> _EXCERPT PROVIDED_

# Rear Brake Heating Up



## 12CruzeLTZ (Jun 17, 2015)

New to the forum and looking for some help with my 2012 Chevy Cruze LTZ.

Recently the rear brake on the driver side has been squealing while driving and when stopped the brakes make a lot of noise when slowly releasing. Also, they are getting so hot that even the rim is hot to the touch. Car has a little over 40,000 km on it and lots of pad life left.

Not sure what I should be doing. I know the e-brake is self adjusting so I'm thinking it is not releasing fully and therefore brakes are rubbing while driving. Will removing the caliper and screwing it back in reset it and possibly fix the issue? It is only happening on the one side. Also, I have tried pumping the parking brake and this has not helped.

Looking for some guidance.

Thanks!


----------



## jblackburn (Apr 14, 2012)

I'd remove the caliper and clean up and grease the slide pins.

Does anything appear to be rusted?


----------



## 170-3tree (Nov 4, 2014)

If you can. 

1) lift car remove wheel
2) find parking cable and wiggle it around. It should move fairly free and on most cars you can almost feel it moving in the sheathing. 
3) if that's good try to spin the hub by hand with everything assembled. If its difficult, inspect brake hoses for any damage, twisting, feel up and down for soft spots where the internal structure would have collapsed. (Hardest part to decipher honestly)

Now we have a darn good idea its the caliper. This is a parking caliper joining both jobs, so either part could be failed, but will be replaced as one. If your curious, compare the parking mechanisms side to side for position and movement. If these weren't spin retraction calipers you could further test the hose by pressing back with and without the bleeder, but that's null here. 

Edit: as Blackburn said, the slide Assembly's should be moving smooth and freely too. Check for rusting or debris here too. 

4) replace caliper. If that doesn't work replace the hose too. (I like to do both at once to save work, but depending on your budget and the parts cost its up to you)


----------



## dhpnet (Mar 2, 2014)

I would also check the slide pins. I have had them get sticky on a few different cars.


----------



## Terryk2003 (Sep 22, 2014)

Like a couple of the others mentioned above, I would pull the caliper and check the slides. They may be either rusted or just gunked up. Check the boots and make sure they aren't torn. Grease and reinstall. I haven't had the rear brakes on one of these apart yet so not sure how the ebrake is setups.

> _COLLECTED DATA_
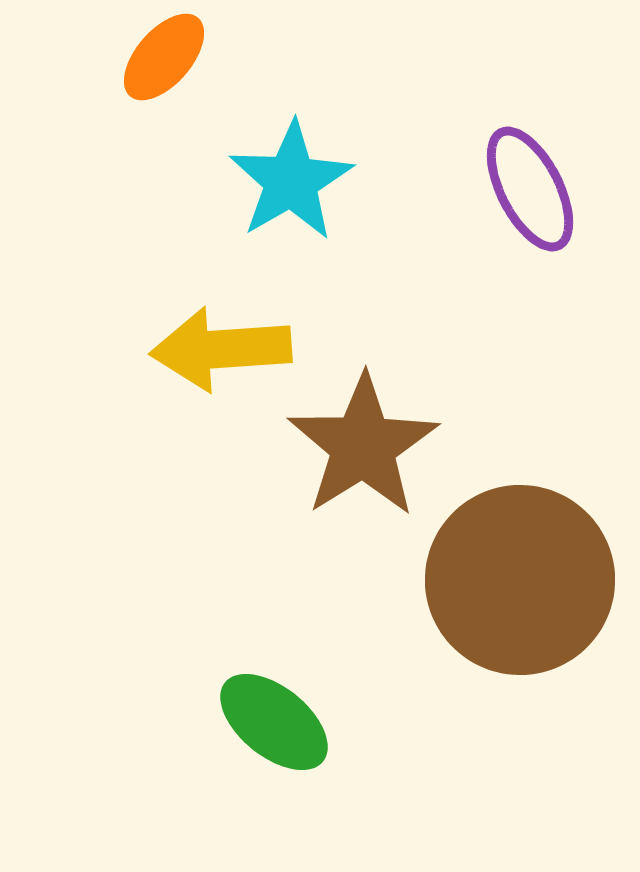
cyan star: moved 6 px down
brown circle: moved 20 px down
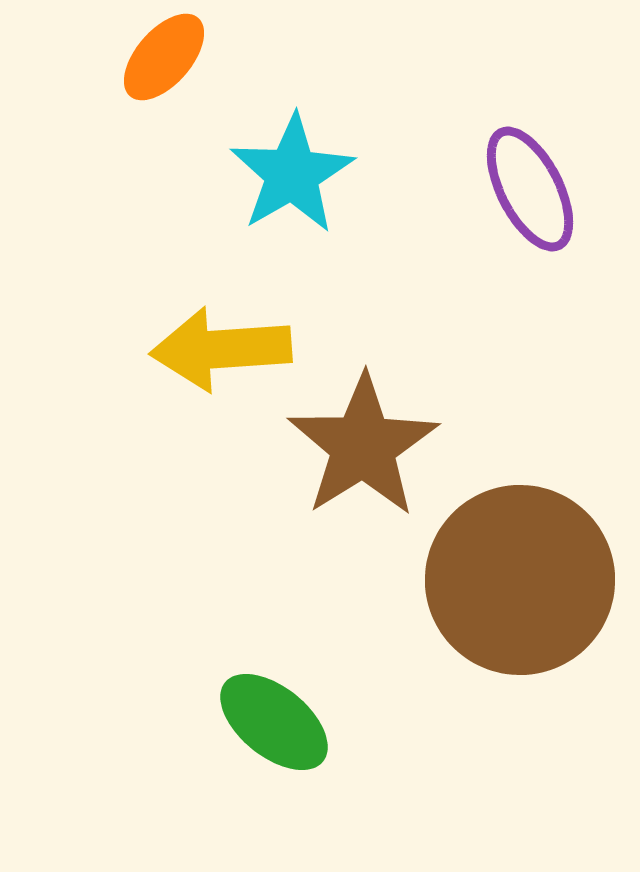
cyan star: moved 1 px right, 7 px up
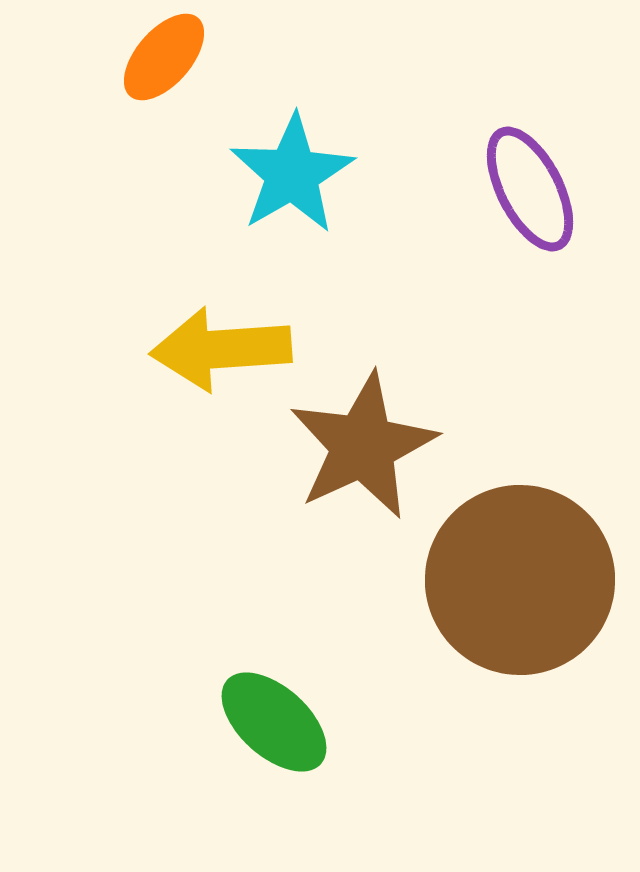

> _TASK BRIEF_
Give the username of each person who posted in the rear brake thread, in the order their posts appear.

> _REPLY TO THE TASK_
12CruzeLTZ
jblackburn
170-3tree
dhpnet
Terryk2003